WHAT NEEDS TO BE DONE.
Nothing in the entries may differ when you return them.

______

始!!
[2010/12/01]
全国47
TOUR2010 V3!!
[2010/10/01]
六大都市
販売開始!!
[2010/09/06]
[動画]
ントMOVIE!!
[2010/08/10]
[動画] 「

______

RESULT FOR THIS EXERCISE.
始!!
[2010/12/01]
全国47
TOUR2010 V3!!
[2010/10/01]
六大都市
販売開始!!
[2010/09/06]
[動画]
ントMOVIE!!
[2010/08/10]
[動画] 「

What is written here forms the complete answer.